Given the current state of the western consumer economy and the lacklustre nature of some of the most important launches of 2012, there does not seem, at first, to be much cause for alarm about obtaining reliable supplies of silicon for the next year at least.
“The launch of Windows 8 felt like a damp squib. The iPhone 5 didn’t really take off,” said Malcolm Penn, president and CEO of market analyst firm Future Horizons at the company’s semi-annual forecast seminar in London, UK this week.
Lack of demand now could turn into a definite shortage within a year.
“Industry as far as we can tell has cut back really steeply. There is not a lot more to cut. The whole world from an industrial point of view is really running on empty.
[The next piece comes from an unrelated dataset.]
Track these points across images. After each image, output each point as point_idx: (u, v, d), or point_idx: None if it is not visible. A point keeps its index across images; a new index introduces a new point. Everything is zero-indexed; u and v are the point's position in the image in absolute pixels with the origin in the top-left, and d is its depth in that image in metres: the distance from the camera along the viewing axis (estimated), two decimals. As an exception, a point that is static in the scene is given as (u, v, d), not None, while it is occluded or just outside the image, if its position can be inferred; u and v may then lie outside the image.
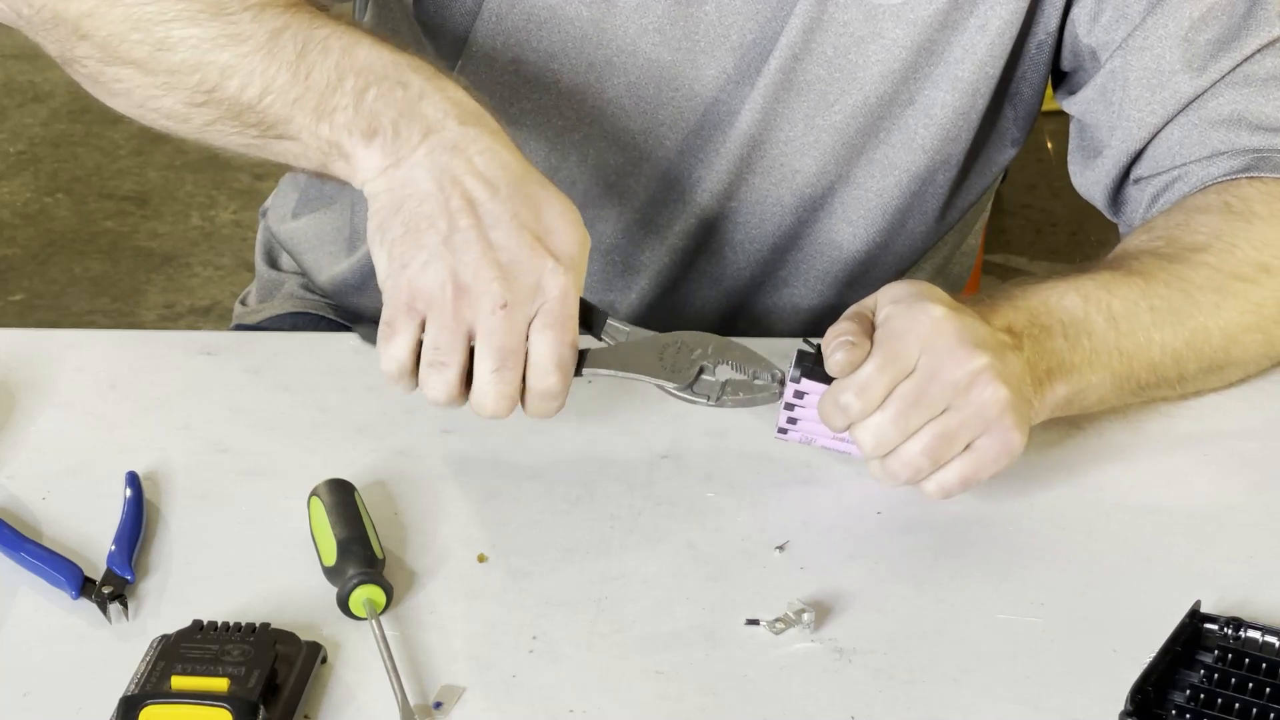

If there is a small uptick it’s hard to see how people can cope with it. Our belief is that at some point in time there will be an general improvement in confidence and people will gain more comfort from the situation. When the market does start to rebound things will just fall over because the reserves aren’t in there,” Penn explained.
“Ten per cent of the world’s GDP is dependent in some way on the chip,” Penn claimed.
The long-term trend line for semiconductors is very good, in terms of units. Sudden drops in price when vendors panic put a dent in the profitability and there are whipsaw movements in supply and demand looking back at the past 30 years for which detailed numbers are available. But the long-term trend line for unit demand over those years has remained more or less locked to 10 per cent per year, according to Penn.
“People react very violently to these changes. They don’t react in a thoughtful way, they either go flat out or stop dead,” Penn said.
Because of the global economic turmoil, chipmakers have cut back on capacity spending.
“I know what capacity is going to be in 2014. And it isn’t going to change,” said Penn. What people have bought or ordered so far in terms of chipmaking equipment has fixed what they are going to get in 2014 because it takes many months to become productive with that equipment.
“Capex book to bill is now running at 0.8,” said Penn, referring to SEMI’s latest numbers. It means capacity is not expanding as it should and could contract given the way in which older production kit winds up being taken offstream.
“Accumulate that over time and it tells you that capex spend is going down. We had an acceleration this time last year when confidence was higher. We had a splurge but that has been over for the past nine months. The current forecast is flat at best. Flat from a low number is not good news for an industry that has to grow at 10 per cent per year from a unit point of view,” Penn said.
Trouble was postponed by a bad year in 2012 which Future Horizons had forecast as growing 8 per cent in value but which fell 2.4 per cent instead when the market turned south in June.
The question remains, says Penn, when the economy finally starts to recover. The company has forecast growth of close to 8 per cent this year on the basis that the economy should be more stable this year than last. “These aren’t aggressive numbers,” he noted.
A fair chunk of the growth could come from a reversal in price in a market that is used to deflation. “If capacity is really tight as it looks as it could be, prices could go up and go up quite rapidly,” said Penn.
“If 2013 is the year when the economy turns, you better hang on to your hats in 2014. Because we haven’t invested. 2014 is already starved of capacity. That will only get worse over the next six months,” Penn claimed. “The capacity isn’t there to feed it.”